I tend to agree. 5E wizards are far, far too easy to make tanky. Give me 35-HP AC 10 20th level mages whose spells are disrupted by damage and can't move while spellcasting.

HPisBS
2022-06-13, 12:36 PM
Since so much of the complaint seems to be that "Wizards get all the spellz!", how about leaning on the only other class feature Wizards actually get and tweaking Arcane Recovery? Make it only recover slots that were spent on the subclass's school?

While it can be said that any talk of forcing Wizards to actually specialize in a particular school of spells kinda breaks down once you start factoring in post-PHB subclasses, I think doing it this way would suffer from that far less than screwing with the spell list itself. Just becoming more incentivized to cast a subclass's spells like that wouldn't feel like as bad as becoming unable to cast general spells.

Meanwhile, the non-school specific subclasses could have their generalist Arcane Recovery, but maybe at half strength relative to the PHB ones.

(That'd also have the happy side-effect of letting Sorcerers cast their very limited number of spells known more often than Wizards if they devote all of their sorcery points to replenishing their slots.
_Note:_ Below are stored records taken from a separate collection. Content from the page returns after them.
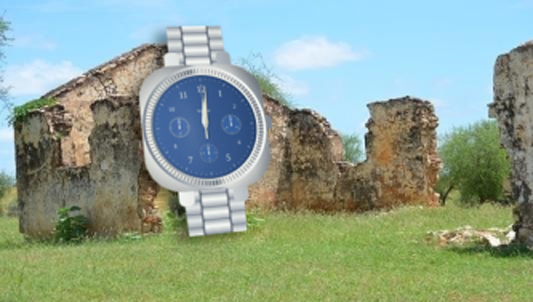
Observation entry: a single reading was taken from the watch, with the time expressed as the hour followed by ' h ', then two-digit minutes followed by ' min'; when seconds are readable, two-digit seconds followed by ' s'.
12 h 01 min
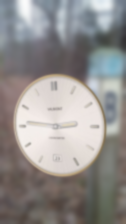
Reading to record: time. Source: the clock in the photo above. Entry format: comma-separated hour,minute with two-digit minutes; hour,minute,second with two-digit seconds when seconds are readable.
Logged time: 2,46
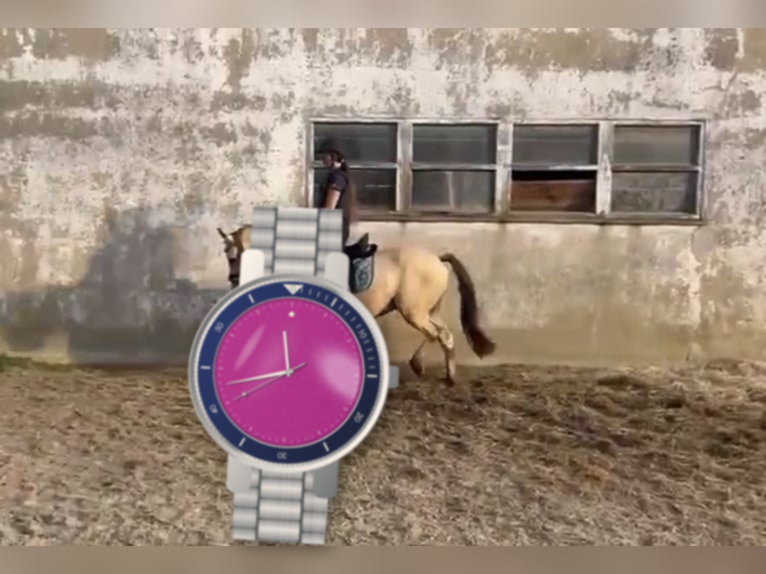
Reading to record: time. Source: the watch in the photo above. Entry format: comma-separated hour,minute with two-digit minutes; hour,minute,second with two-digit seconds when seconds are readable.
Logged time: 11,42,40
At least relative to post-PHB Wizards. It'd still be equal when an Evoker focuses on blasting.)

PhoenixPhyre
2022-06-13, 01:36 PM
Since so much of the complaint seems to be that "Wizards get all the spellz!", how about leaning on the only other class feature Wizards actually get and tweaking Arcane Recovery? Make it only recover slots that were spent on the subclass's school?
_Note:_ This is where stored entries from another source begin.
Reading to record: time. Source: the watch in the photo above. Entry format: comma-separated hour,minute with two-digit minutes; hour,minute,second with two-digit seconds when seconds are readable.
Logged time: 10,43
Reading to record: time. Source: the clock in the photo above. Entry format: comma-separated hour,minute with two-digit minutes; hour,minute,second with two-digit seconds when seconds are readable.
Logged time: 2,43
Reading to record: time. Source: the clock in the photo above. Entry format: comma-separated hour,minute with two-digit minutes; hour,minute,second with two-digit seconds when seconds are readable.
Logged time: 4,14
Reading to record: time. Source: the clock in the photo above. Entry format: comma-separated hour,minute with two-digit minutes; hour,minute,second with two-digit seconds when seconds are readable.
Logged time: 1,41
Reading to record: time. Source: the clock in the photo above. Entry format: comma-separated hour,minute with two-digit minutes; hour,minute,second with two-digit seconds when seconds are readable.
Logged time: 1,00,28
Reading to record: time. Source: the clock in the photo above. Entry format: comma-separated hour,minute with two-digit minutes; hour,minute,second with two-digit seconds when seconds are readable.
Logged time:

While it can be said that any talk of forcing Wizards to actually specialize in a particular school of spells kinda breaks down once you start factoring in post-PHB subclasses, I think doing it this way would suffer from that far less than screwing with the spell list itself. Just becoming more incentivized to cast a subclass's spells like that wouldn't feel like as bad as becoming unable to cast general spells.
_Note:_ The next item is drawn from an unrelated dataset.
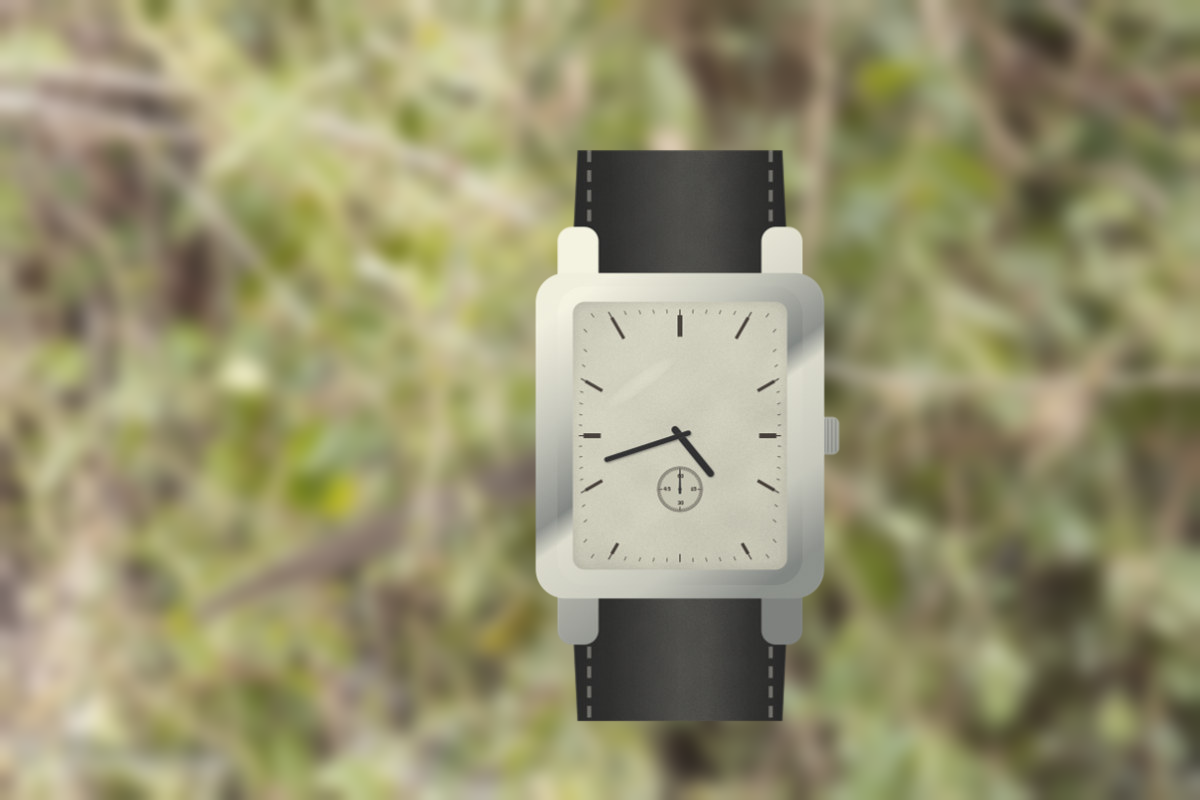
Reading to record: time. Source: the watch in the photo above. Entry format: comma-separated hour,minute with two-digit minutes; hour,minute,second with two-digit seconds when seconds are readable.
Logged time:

Meanwhile, the non-school specific subclasses could have their generalist Arcane Recovery, but maybe at half strength relative to the PHB ones.

(That'd also have the happy side-effect of letting Sorcerers cast their very limited number of spells known more often than Wizards if they devote all of their sorcery points to replenishing their slots. At least relative to post-PHB Wizards. It'd still be equal when an Evoker focuses on blasting.)

Personally, I think that doing anything (including subclasses) strictly around the schools of magic is a part of the problem and something to be avoided. Because the schools of magic are...well...not exactly flavorful themselves. And absolutely not balanced among themselves. You'd have to completely go through and reassign all the spells (and shift the definitions of the schools to have less overlap).

I'd prefer to make all the subclasses more like the War Magic and Bladesinger (although not necessarily in implementation)--specialized around concrete archetypes and tasks, not on fully-abstract, arbitrary slicings of the world of magic.

Amechra
2022-06-13, 05:21 PM
Agreed. That the Wizard can suddenly boost their AC to something respectable like a flat 17 or 18 for one round is fine. But Shield is specifically written such that it stacks with anything and everything. Easy access to AC 20 for any Wizard or just a one-level dip for easy access to AC 25 is not something that benefits the game, even a little.

I would also not grant Wizard Absorb Elements, for similar reasons. There is nothing about Wizard concept that says to me "most difficult in the party to Fireball". (I like this spell for the Ranger and Druid, though.)

Part of me wonders if Shield should just be rolled into Mage Armor — in other words, Mage Armor gives you its normal AC of (13+Dex), but you have the choice to use your reaction to spike that up to AC 20 until the start of your next turn... in exchange for ending your Mage Armor early.

(Absorb Elements should totally be a Druid/Ranger/Sorcerer spell... with a guest appearance on the Four Elements Monk's "spell list".)